Notch1 Signaling Regulates the Th17/Treg Immune Imbalance in Patients with Psoriasis Vulgaris

• Main Authors: Lei Ma, HaiBo Xue, Tianqin Gao, MeiLan Gao, YuJie Zhang
• Format: Article
• Language: English
• Published: Hindawi Limited 2018-01-01
• Series: Mediators of Inflammation
• Online Access: http://dx.doi.org/10.1155/2018/3069521
• ISSN: 0962-9351; 1466-1861

Purpose. To evaluate the regulating effect of Notch1 signaling on Th17/Treg immune imbalance in psoriasis vulgaris (PV). Materials and Methods. Notch1, Hes-1, RORγt, Foxp3, IL-17, and IL-10 mRNA expression, as well as Th17 and Treg cell percentages in peripheral CD4+ T cells, were detected by real-time quantitative RT-PCR and flow cytometry, and serum concentrations of IL-17 and IL-10 were detected by ELISA in 36 PV patients and 32 healthy controls.
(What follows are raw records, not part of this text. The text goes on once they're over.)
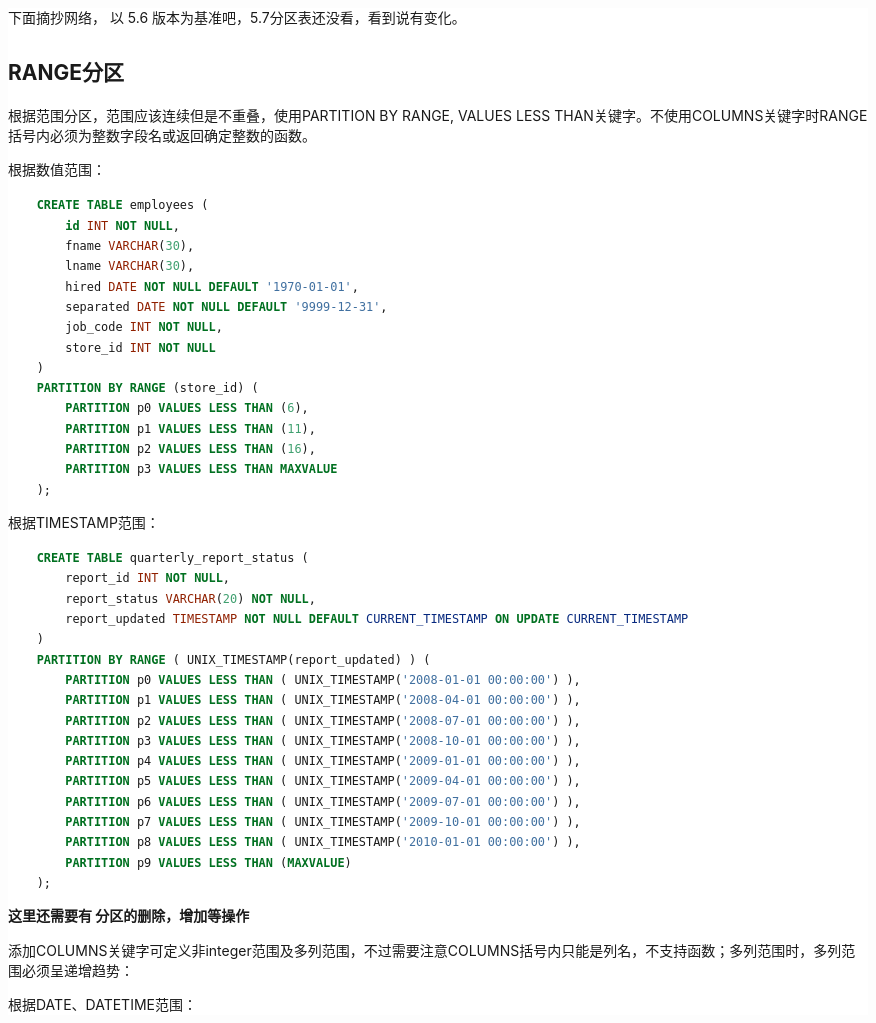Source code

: 下面摘抄网络， 以 5.6 版本为基准吧，5.7分区表还没看，看到说有变化。

## RANGE分区

根据范围分区，范围应该连续但是不重叠，使用PARTITION BY RANGE, VALUES LESS THAN关键字。不使用COLUMNS关键字时RANGE括号内必须为整数字段名或返回确定整数的函数。

根据数值范围：

```sql
    CREATE TABLE employees (
        id INT NOT NULL,
        fname VARCHAR(30),
        lname VARCHAR(30),
        hired DATE NOT NULL DEFAULT '1970-01-01',
        separated DATE NOT NULL DEFAULT '9999-12-31',
        job_code INT NOT NULL,
        store_id INT NOT NULL
    )
    PARTITION BY RANGE (store_id) (
        PARTITION p0 VALUES LESS THAN (6),
        PARTITION p1 VALUES LESS THAN (11),
        PARTITION p2 VALUES LESS THAN (16),
        PARTITION p3 VALUES LESS THAN MAXVALUE
    );
```

根据TIMESTAMP范围：

```sql
    CREATE TABLE quarterly_report_status (
        report_id INT NOT NULL,
        report_status VARCHAR(20) NOT NULL,
        report_updated TIMESTAMP NOT NULL DEFAULT CURRENT_TIMESTAMP ON UPDATE CURRENT_TIMESTAMP
    )
    PARTITION BY RANGE ( UNIX_TIMESTAMP(report_updated) ) (
        PARTITION p0 VALUES LESS THAN ( UNIX_TIMESTAMP('2008-01-01 00:00:00') ),
        PARTITION p1 VALUES LESS THAN ( UNIX_TIMESTAMP('2008-04-01 00:00:00') ),
        PARTITION p2 VALUES LESS THAN ( UNIX_TIMESTAMP('2008-07-01 00:00:00') ),
        PARTITION p3 VALUES LESS THAN ( UNIX_TIMESTAMP('2008-10-01 00:00:00') ),
        PARTITION p4 VALUES LESS THAN ( UNIX_TIMESTAMP('2009-01-01 00:00:00') ),
        PARTITION p5 VALUES LESS THAN ( UNIX_TIMESTAMP('2009-04-01 00:00:00') ),
        PARTITION p6 VALUES LESS THAN ( UNIX_TIMESTAMP('2009-07-01 00:00:00') ),
        PARTITION p7 VALUES LESS THAN ( UNIX_TIMESTAMP('2009-10-01 00:00:00') ),
        PARTITION p8 VALUES LESS THAN ( UNIX_TIMESTAMP('2010-01-01 00:00:00') ),
        PARTITION p9 VALUES LESS THAN (MAXVALUE)
    );
```

**这里还需要有 分区的删除，增加等操作**

添加COLUMNS关键字可定义非integer范围及多列范围，不过需要注意COLUMNS括号内只能是列名，不支持函数；多列范围时，多列范围必须呈递增趋势：

根据DATE、DATETIME范围：
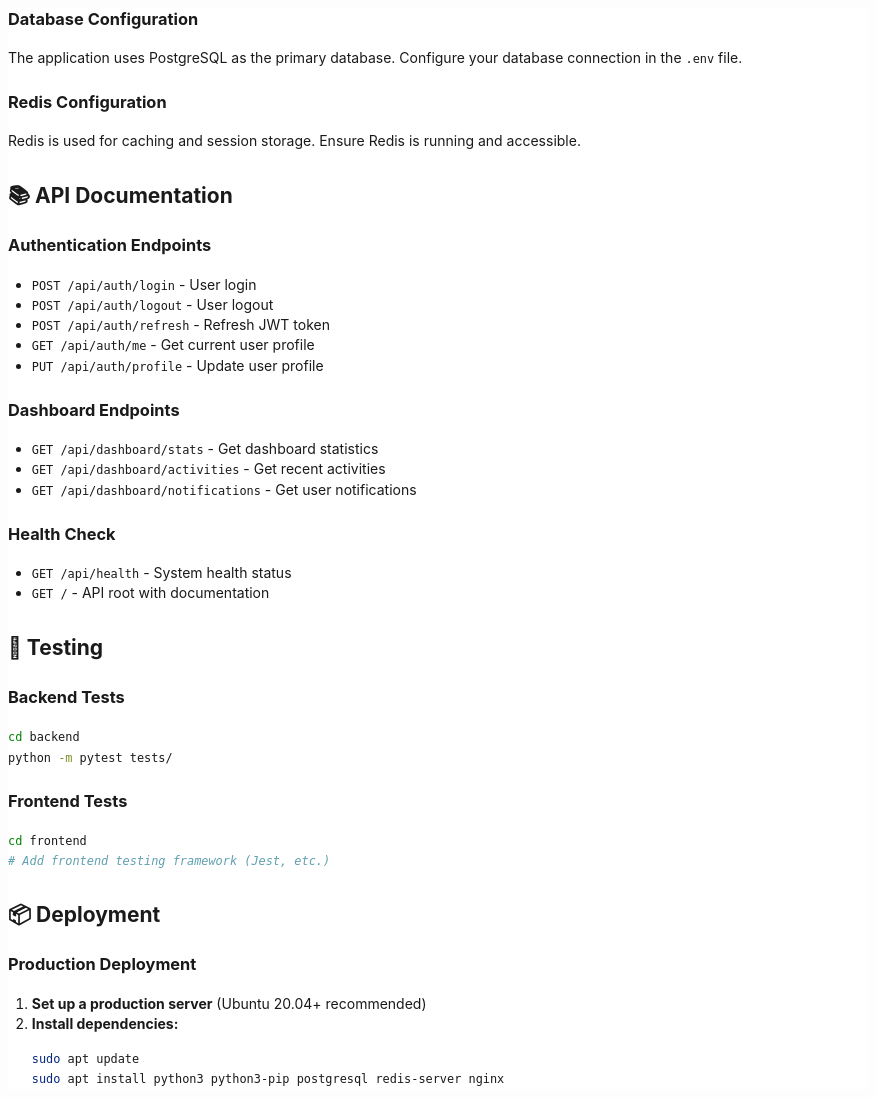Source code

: ### Database Configuration

The application uses PostgreSQL as the primary database. Configure your database connection in the `.env` file.

### Redis Configuration

Redis is used for caching and session storage. Ensure Redis is running and accessible.

## 📚 API Documentation

### Authentication Endpoints

- `POST /api/auth/login` - User login
- `POST /api/auth/logout` - User logout
- `POST /api/auth/refresh` - Refresh JWT token
- `GET /api/auth/me` - Get current user profile
- `PUT /api/auth/profile` - Update user profile

### Dashboard Endpoints

- `GET /api/dashboard/stats` - Get dashboard statistics
- `GET /api/dashboard/activities` - Get recent activities
- `GET /api/dashboard/notifications` - Get user notifications

### Health Check

- `GET /api/health` - System health status
- `GET /` - API root with documentation

## 🧪 Testing

### Backend Tests
```bash
cd backend
python -m pytest tests/
```

### Frontend Tests
```bash
cd frontend
# Add frontend testing framework (Jest, etc.)
```

## 📦 Deployment

### Production Deployment

1. **Set up a production server** (Ubuntu 20.04+ recommended)
2. **Install dependencies:**
   ```bash
   sudo apt update
   sudo apt install python3 python3-pip postgresql redis-server nginx
   ```
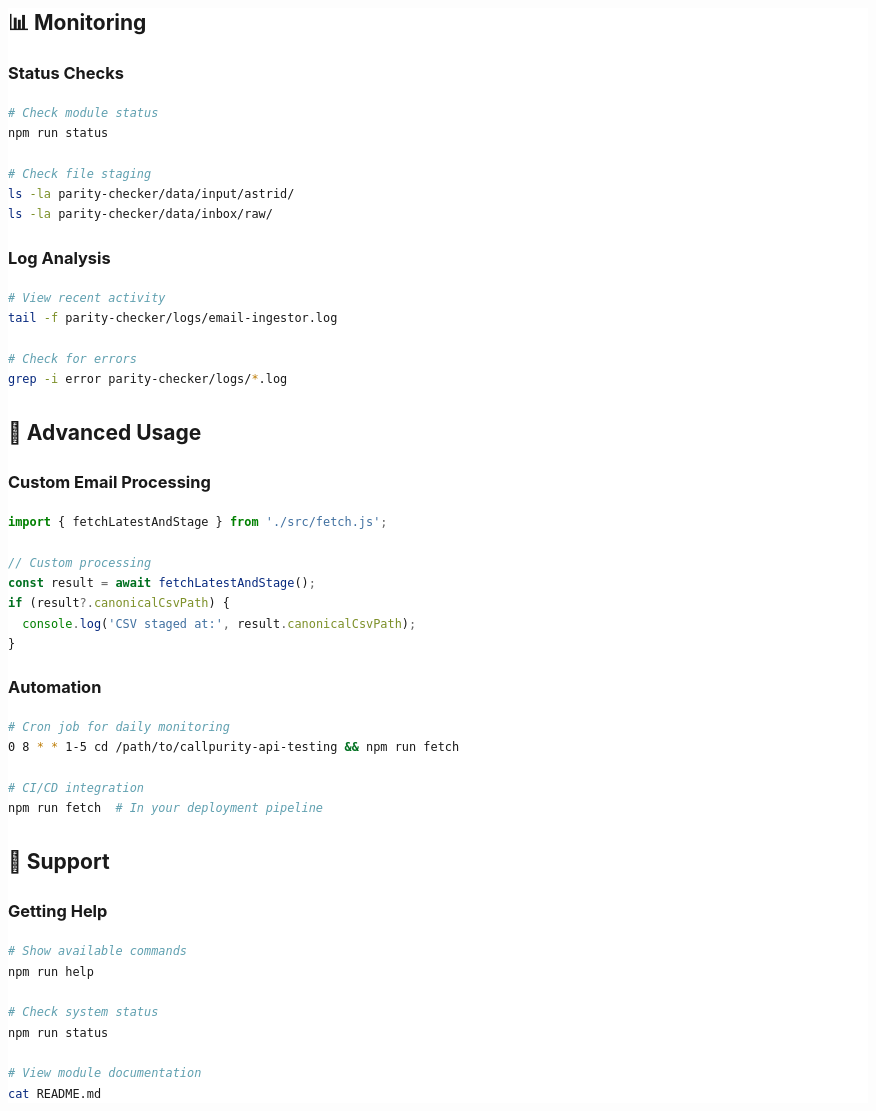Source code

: ## 📊 Monitoring

### Status Checks
```bash
# Check module status
npm run status

# Check file staging
ls -la parity-checker/data/input/astrid/
ls -la parity-checker/data/inbox/raw/
```

### Log Analysis
```bash
# View recent activity
tail -f parity-checker/logs/email-ingestor.log

# Check for errors
grep -i error parity-checker/logs/*.log
```

## 🚀 Advanced Usage

### Custom Email Processing
```typescript
import { fetchLatestAndStage } from './src/fetch.js';

// Custom processing
const result = await fetchLatestAndStage();
if (result?.canonicalCsvPath) {
  console.log('CSV staged at:', result.canonicalCsvPath);
}
```

### Automation
```bash
# Cron job for daily monitoring
0 8 * * 1-5 cd /path/to/callpurity-api-testing && npm run fetch

# CI/CD integration
npm run fetch  # In your deployment pipeline
```

## 🤝 Support

### Getting Help
```bash
# Show available commands
npm run help

# Check system status
npm run status

# View module documentation
cat README.md
```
Additionally, CD4+ T cells from 12 PV patients were treated with γ-secretase inhibitor DAPT, and the above indexes were measured. Results. PV patients presented distinct Th17/Treg immune imbalance and highly expressed Notch1 and Hes-1 mRNA levels, which were positively correlated with psoriasis area and severity index (PASI) and the ratios of Th17/Treg and RORγt/Foxp3. DAPT treatment resulted in the obvious downregulation of Th17 cell percentage in cocultured CD4+ T cells, RORγt and IL-17 mRNA levels, and IL-17 concentration in cell-free supernatant from cocultured CD4+ T cells of PV patients in a dose-dependent manner, while there was no significant influence on Treg cell percentage, Foxp3, and IL-10 expression, therefore leading to the recovery of Th17/Treg immune imbalance. Conclusion. Notch1 signaling may contribute to the pathogenesis of PV by regulating Th17/Treg immune imbalance.